### EXERCISE PROMPT
Please print the whole review of The Miner, keeping every word and punctuation mark unchanged.

### EXCERPT
So I made this joke about how The Miner is the exact opposite of The Alchemist. As Aubrey pointed out, it's not; whatever dimension you measure on, fact of the matter is that comparing any novel to The Alchemist is doing it both an injustice and a huge favour, and in the end doesn't really say anything. "This novel is better than utter shit!" Well, duh.
But the reason I made the comparison is because, well, the plot (such as it is) is a similar take on the tired old Hero's Journey. A young man, recently cut off from the life he knew, sets forth on a voyage of self-discovery, is guided by various older and wiser men (and women serving him food) and winds up discovering his true calling. But of course, The Miner not only does that plot well - the young man is an angsty fool, the wiser men are mostly out to make money or avoid trouble, and his true calling makes no attempt to pass itself off as a Deep Truth. In fact, the novel spends a lot of time denying it even is one.
"This is the door to hell," said Hatsu. "Got the guts to go in?"
That fantastic opening section has me transfixed, and at the same time explains why the novel is a bit tricky to get into. Soseki's nameless narrator very consciously wants to NOT learn; he sets out to eradicate himself, to remove himself from the world, which is harder than it seems - let alone to write a, for lack of a better word, novel about (nevermind in Japan in nineteen oh fucking eight). At times, he just rants for pages on the futility of trying to make sense of his own actions. Does he have free will? Does he get a choice in having one? He thinks he learns things, makes decisions, only to realise he's wrong on the very next page. Nobody learns. Nobody develops. There's no narrative arc: you go to the hole, you go in the hole. The trees just stare at Man.
Novelists congratulate themselves on their creation of this kind of “character” or that kind of “character,” and readers pretend to talk knowingly about “character,” but all it amounts to is that the writers are enjoying themselves writing lies and the readers are enjoying themselves reading lies. In fact, there is no such thing as character, something fixed and final. The real thing is something that novelists don’t know how to write about. Or, if they tried, the end result would never be a novel. Real people are strangely difficult to make sense out of. Even a god would have his hands full trying.

### LISTED RECORDS
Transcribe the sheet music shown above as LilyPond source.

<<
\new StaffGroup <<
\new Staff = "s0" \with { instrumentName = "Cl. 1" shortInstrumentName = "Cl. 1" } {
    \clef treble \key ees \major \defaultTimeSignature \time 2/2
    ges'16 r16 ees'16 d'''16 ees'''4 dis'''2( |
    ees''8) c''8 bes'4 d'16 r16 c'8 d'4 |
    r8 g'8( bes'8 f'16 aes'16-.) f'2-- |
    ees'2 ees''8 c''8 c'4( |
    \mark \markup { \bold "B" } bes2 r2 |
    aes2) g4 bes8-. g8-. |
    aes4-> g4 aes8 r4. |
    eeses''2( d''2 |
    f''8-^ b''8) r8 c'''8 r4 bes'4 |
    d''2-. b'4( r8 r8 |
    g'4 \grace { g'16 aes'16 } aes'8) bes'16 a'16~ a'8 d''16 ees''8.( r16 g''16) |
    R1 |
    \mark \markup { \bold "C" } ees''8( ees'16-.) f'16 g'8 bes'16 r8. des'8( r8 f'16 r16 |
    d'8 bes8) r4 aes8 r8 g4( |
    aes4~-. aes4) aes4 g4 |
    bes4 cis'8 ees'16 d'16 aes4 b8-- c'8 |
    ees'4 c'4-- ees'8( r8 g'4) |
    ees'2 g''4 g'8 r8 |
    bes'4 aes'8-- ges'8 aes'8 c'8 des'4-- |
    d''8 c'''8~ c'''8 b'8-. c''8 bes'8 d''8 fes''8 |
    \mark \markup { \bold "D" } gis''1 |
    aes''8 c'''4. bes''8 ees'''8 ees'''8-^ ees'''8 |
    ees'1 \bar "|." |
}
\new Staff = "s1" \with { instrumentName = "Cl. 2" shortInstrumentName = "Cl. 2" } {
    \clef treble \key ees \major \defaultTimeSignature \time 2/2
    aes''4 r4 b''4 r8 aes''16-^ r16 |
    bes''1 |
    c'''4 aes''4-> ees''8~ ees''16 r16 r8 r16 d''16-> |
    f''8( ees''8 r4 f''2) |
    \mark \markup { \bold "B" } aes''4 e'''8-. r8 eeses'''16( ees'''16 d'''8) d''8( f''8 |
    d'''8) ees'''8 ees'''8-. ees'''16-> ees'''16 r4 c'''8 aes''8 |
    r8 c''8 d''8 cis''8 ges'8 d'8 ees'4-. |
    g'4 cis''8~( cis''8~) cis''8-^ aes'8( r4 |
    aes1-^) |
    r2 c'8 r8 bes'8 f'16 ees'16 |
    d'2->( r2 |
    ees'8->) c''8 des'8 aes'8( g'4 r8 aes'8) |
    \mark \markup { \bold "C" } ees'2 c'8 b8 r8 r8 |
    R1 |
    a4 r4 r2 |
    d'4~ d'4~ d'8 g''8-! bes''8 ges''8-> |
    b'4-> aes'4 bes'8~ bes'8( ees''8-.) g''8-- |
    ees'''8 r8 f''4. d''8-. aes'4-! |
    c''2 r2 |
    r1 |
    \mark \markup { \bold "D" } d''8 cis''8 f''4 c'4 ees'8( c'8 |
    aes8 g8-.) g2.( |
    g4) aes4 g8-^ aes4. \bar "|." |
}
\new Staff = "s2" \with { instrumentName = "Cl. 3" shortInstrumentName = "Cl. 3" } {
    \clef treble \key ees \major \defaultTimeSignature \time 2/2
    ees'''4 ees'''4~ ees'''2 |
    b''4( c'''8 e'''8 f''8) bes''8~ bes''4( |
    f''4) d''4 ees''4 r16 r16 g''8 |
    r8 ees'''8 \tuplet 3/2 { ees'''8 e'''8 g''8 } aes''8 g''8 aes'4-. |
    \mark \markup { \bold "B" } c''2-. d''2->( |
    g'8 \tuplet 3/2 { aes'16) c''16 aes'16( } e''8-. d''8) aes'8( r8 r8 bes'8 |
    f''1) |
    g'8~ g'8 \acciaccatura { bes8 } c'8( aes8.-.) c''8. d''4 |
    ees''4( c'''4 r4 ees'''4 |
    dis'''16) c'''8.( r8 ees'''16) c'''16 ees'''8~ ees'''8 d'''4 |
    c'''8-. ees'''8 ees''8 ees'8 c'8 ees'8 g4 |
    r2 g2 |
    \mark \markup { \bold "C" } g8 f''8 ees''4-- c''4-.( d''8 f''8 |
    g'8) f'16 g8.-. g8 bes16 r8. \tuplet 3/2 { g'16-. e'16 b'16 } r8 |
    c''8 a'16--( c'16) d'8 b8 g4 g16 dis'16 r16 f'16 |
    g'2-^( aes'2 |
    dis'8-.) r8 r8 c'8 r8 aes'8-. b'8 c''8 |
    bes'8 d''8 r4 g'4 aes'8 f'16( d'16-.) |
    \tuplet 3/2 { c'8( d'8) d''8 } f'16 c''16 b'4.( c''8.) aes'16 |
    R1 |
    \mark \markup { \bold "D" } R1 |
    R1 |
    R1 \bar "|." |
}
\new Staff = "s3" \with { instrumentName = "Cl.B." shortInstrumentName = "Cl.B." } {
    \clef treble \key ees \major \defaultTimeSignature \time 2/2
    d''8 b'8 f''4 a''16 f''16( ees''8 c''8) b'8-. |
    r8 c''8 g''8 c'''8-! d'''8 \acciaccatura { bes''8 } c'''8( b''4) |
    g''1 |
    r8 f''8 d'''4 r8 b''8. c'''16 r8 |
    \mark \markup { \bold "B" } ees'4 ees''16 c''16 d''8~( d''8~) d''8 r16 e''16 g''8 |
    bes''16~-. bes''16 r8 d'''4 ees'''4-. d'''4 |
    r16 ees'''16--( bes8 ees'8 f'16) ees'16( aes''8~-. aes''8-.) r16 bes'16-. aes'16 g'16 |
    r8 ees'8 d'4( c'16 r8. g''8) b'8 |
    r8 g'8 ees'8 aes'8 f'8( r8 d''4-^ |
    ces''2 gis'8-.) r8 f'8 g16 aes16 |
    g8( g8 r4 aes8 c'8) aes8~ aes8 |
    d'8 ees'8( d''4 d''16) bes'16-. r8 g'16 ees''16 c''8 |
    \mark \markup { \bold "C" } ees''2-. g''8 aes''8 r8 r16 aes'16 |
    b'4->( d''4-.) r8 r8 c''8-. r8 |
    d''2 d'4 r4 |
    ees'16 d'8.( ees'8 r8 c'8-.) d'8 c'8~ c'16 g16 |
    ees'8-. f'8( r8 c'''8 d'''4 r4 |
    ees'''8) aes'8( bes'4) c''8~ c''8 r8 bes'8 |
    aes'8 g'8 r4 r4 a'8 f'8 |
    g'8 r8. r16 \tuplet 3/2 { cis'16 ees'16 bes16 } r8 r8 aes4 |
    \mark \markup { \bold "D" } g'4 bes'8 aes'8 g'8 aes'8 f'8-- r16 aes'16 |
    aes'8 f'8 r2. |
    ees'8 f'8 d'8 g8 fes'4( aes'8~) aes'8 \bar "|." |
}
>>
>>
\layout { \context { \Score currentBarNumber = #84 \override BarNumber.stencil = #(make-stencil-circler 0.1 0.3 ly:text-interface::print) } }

### RESULT FOR THIS TASK
So I made this joke about how The Miner is the exact opposite of The Alchemist. As Aubrey pointed out, it's not; whatever dimension you measure on, fact of the matter is that comparing any novel to The Alchemist is doing it both an injustice and a huge favour, and in the end doesn't really say anything. "This novel is better than utter shit!" Well, duh.
But the reason I made the comparison is because, well, the plot (such as it is) is a similar take on the tired old Hero's Journey. A young man, recently cut off from the life he knew, sets forth on a voyage of self-discovery, is guided by various older and wiser men (and women serving him food) and winds up discovering his true calling. But of course, The Miner not only does that plot well - the young man is an angsty fool, the wiser men are mostly out to make money or avoid trouble, and his true calling makes no attempt to pass itself off as a Deep Truth. In fact, the novel spends a lot of time denying it even is one.
"This is the door to hell," said Hatsu. "Got the guts to go in?"
That fantastic opening section has me transfixed, and at the same time explains why the novel is a bit tricky to get into. Soseki's nameless narrator very consciously wants to NOT learn; he sets out to eradicate himself, to remove himself from the world, which is harder than it seems - let alone to write a, for lack of a better word, novel about (nevermind in Japan in nineteen oh fucking eight). At times, he just rants for pages on the futility of trying to make sense of his own actions. Does he have free will? Does he get a choice in having one? He thinks he learns things, makes decisions, only to realise he's wrong on the very next page. Nobody learns. Nobody develops. There's no narrative arc: you go to the hole, you go in the hole. The trees just stare at Man.
Novelists congratulate themselves on their creation of this kind of “character” or that kind of “character,” and readers pretend to talk knowingly about “character,” but all it amounts to is that the writers are enjoying themselves writing lies and the readers are enjoying themselves reading lies. In fact, there is no such thing as character, something fixed and final. The real thing is something that novelists don’t know how to write about. Or, if they tried, the end result would never be a novel. Real people are strangely difficult to make sense out of. Even a god would have his hands full trying.